**PROBLEM TO SOLVE**
Continue the article on the changes to Trent University's college system, picking up after its final sentence.

++++ READING TEXT ++++

This summer, long discussed changes to the model of college management were put into effect.
On a grand scale, these changes will alter the functioning of the colleges and involve a throwback (in principal if not practice) to the original intention of the college system at Trent University.
The college system is integral to the mandate of Trent University. Modeled after British universities like Cambridge and Oxford, the founders of Trent sought to bring a sense of community to the student body, alumni, and the faculty by having every student and faculty member affiliated with a college within the larger university.
The goal was to foster conversation and networking between members of the colleges. The result was a very intimate university experience, one which in some ways persists today but in other ways has faded.
Concerned discussion for the diminished role of colleges in student life elicited the recent changes in the model.
According to the vision of Trent’s founders, the majority of students (first-year and upper-year students) would live on campus alongside many faculty members. Living in close quarters througout their academic careers would fulfill the colleges’ primary function of building community.
In Trent’s early years, when the student body numbered less than a thousand, this vision was reality. Students naturally made acquaintances and sparked conversations with each other and their professors.
Today, with the university population at more that seven thousand and the majority of students and faculty members living off-campus, the college system must adapt to a new reality.
Trent’s Associate Vice President Students Nona Robinson stresses the changing function of colleges in students’ lives.
Greater numbers of students live off-campus; therefore, the role of residences as a focal point of community must give way to innovative methods for fostering community, she told Arthur earlier this summer.
The colleges need find new ways of engaging upper-year students, off-campus students, faculty, and alumni as these are demographics that have increasingly disengaged from college life.
“We need to create the spaces, create the opportunities, go out and ask people what they want,” said Robinson.
Leveraging college physical resources and reaching out to make sure they are being utilized are key components of this new college model.
The plan is to create a support structure for students through the colleges that is consistent across the four Symons campus colleges while enhancing college differentiation.
“You need to have a standard for the types of service and care each student is going to get. That’s where you want to have consistency. How you do it, with the college events and traditions, you need more of that—more differentiation,” she explained.
A key component of this renewed vision is the changes to the position of College Head. College heads are responsible for the success of the student body in the college: academically, emotionally, and spiritually as a whole.

++++ DATA SHOWN ++++

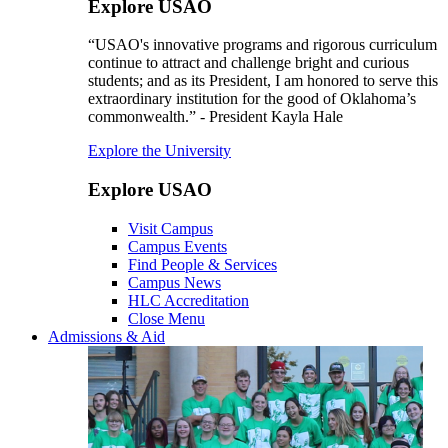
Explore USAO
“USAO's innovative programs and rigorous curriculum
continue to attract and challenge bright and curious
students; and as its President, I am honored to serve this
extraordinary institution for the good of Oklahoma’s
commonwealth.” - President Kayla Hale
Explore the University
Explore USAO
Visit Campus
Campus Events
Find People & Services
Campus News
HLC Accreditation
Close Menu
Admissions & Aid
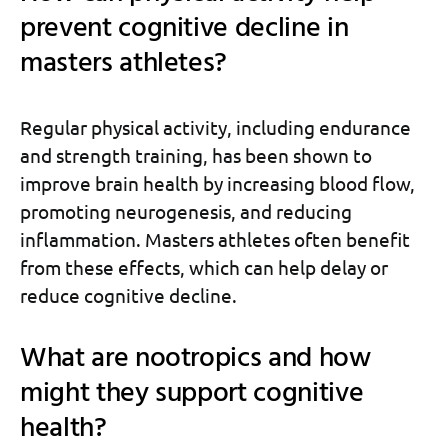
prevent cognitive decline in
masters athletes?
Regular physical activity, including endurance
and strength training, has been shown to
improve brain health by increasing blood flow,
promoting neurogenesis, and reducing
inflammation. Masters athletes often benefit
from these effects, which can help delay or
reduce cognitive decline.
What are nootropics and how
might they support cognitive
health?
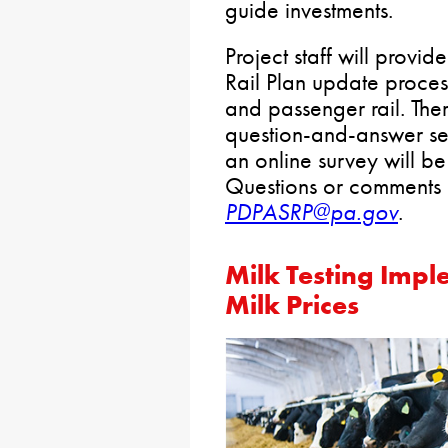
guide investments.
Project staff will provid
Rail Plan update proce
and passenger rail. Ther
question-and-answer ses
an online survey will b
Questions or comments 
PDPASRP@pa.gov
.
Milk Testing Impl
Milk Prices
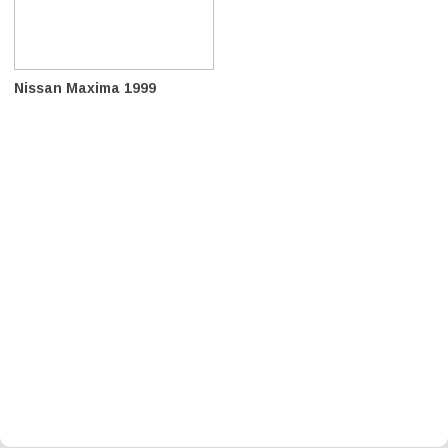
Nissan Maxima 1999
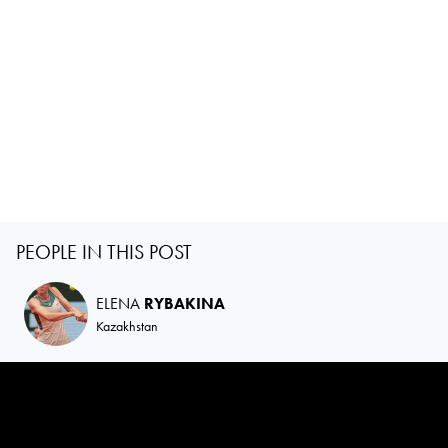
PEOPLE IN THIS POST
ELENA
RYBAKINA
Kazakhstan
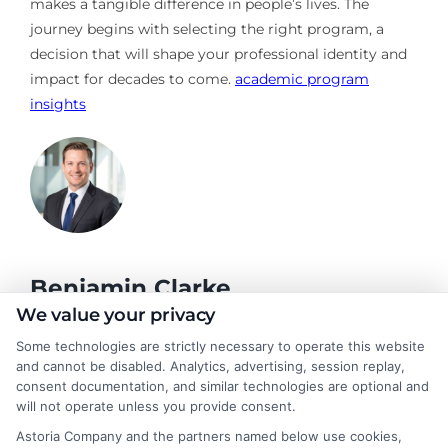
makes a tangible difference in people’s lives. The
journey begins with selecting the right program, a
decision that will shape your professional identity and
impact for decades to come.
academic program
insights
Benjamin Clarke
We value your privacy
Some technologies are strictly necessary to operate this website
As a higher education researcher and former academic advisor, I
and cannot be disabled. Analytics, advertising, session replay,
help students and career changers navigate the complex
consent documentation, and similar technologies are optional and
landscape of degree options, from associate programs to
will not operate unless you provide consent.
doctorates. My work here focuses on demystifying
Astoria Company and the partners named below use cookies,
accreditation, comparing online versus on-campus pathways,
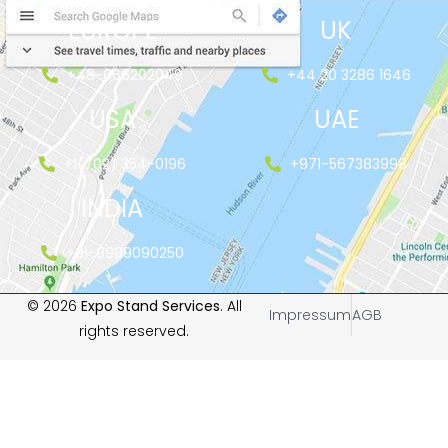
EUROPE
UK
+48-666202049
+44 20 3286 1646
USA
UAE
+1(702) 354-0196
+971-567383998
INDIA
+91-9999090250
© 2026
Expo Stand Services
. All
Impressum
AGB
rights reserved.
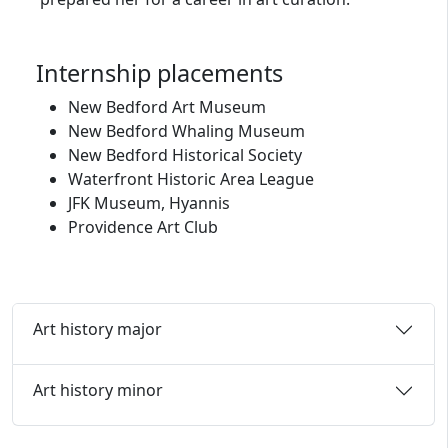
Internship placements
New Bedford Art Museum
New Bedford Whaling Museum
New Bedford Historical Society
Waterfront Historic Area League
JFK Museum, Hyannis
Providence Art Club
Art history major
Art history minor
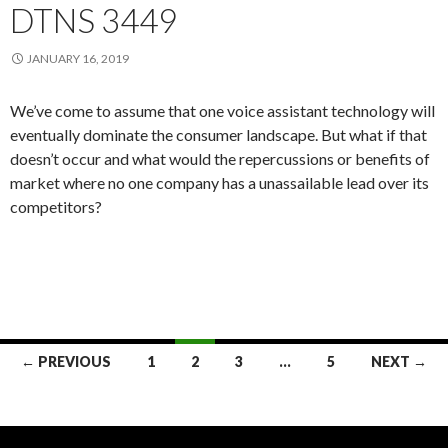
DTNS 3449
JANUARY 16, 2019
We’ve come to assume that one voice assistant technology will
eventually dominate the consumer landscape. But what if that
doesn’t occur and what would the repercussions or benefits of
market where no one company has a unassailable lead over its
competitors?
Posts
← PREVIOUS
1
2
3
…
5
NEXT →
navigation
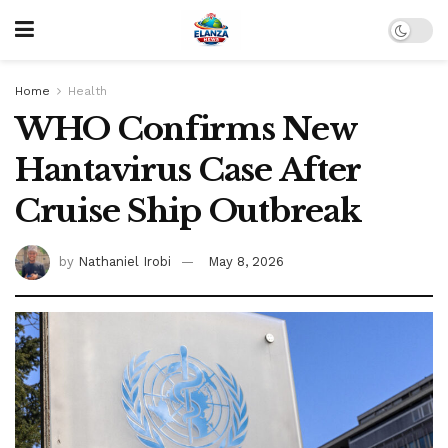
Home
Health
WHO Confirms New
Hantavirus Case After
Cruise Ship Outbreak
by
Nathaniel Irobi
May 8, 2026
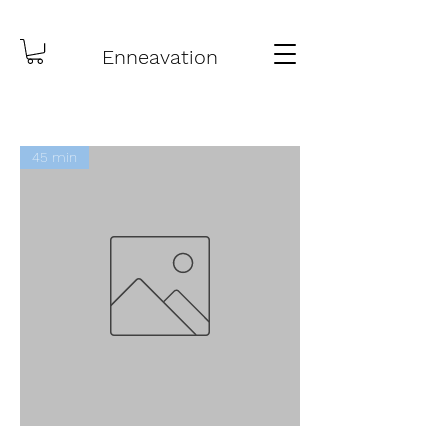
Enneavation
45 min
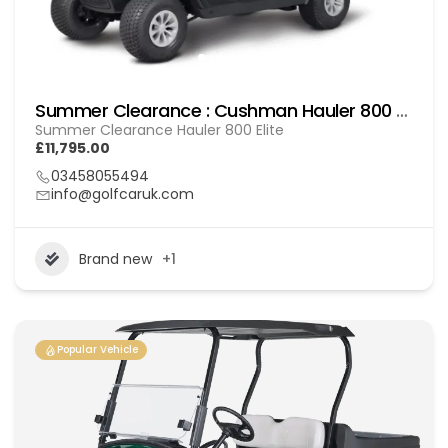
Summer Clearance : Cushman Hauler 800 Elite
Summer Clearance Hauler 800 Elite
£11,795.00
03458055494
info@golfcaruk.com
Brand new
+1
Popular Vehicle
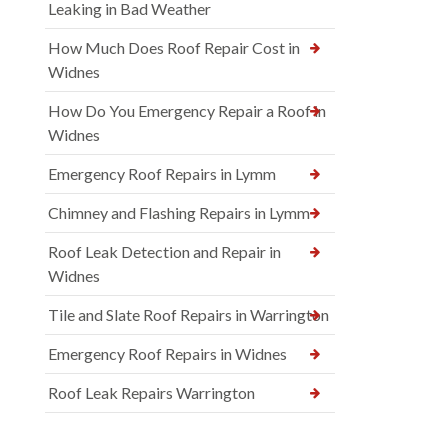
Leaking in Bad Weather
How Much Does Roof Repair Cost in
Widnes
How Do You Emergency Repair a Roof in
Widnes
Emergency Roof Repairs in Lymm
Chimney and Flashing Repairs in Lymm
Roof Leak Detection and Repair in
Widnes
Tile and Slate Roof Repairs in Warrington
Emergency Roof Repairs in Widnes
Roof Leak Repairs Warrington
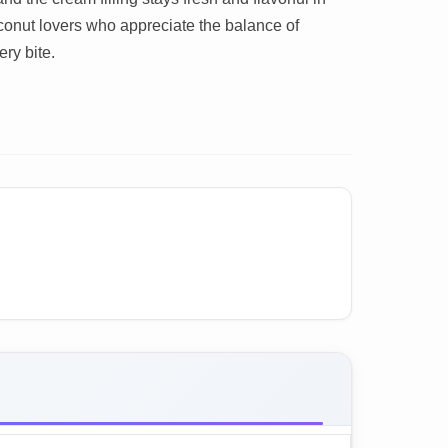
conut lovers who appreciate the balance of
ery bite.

++++

**EXERCISE RESULT**
This includes frontline programming, college cabinets, ISW, faculty liaising, and representing the college at interdepartmental meetings.
Formerly, the positions were part-time posts held by faculty members of the college who, in addition to their regular classroom duties, picked up the position on a part-time contractual basis.
Beginning this year, the college heads will now be full-time positions, a move which is aimed at providing consistent support for students by enhancing and expanding the role of colleges.
This summer saw four new college heads hired and a new position, director of colleges, created.
Barry Townshend, the new director of colleges, comes to Trent with a background in student life management from University of Guelph.
His passion is to reach out to under-represented elements of the student body and bring them into the fold of college life.
“Community is built into the DNA of Trent, it’s entrenched in the way that Trent exists and was created,” says Townshend.
“When change happens people want to protect that place where students belong,”
The new College Heads for Gzowski, Otonabee, Champlain, and Lady Eaton colleges are as follows in respective order: Lindy Garneau (Gzowski), Ashley Wall (Otonabee), Melanie Sedge (Champlain), and Lindsay Morris (Lady Eaton).
Garneau is a Trent graduate and current Trent Master’s student. Wall is also a former Trent student of OC, and former employee of Trent Accessibility Services.
Sedge has worked for Trent in a number of capacities in Canadian Studies, Athletics and Recreation, and Continuing Education. Morris has worked in the Office of Student Affairs at Trent and at Wilfrid Laurier University.
Finally, former head of Lady Eaton College, Dr. Michael Eaton will be taking over as the principal of Traill College.
Whether the evolution of the college head position will be a force that reunites the college community, or is simply an encroaching expansion of university administration has yet to be seen.
Keep an eye out for new college programs that you can get engaged with to find out the success of this new model firsthand.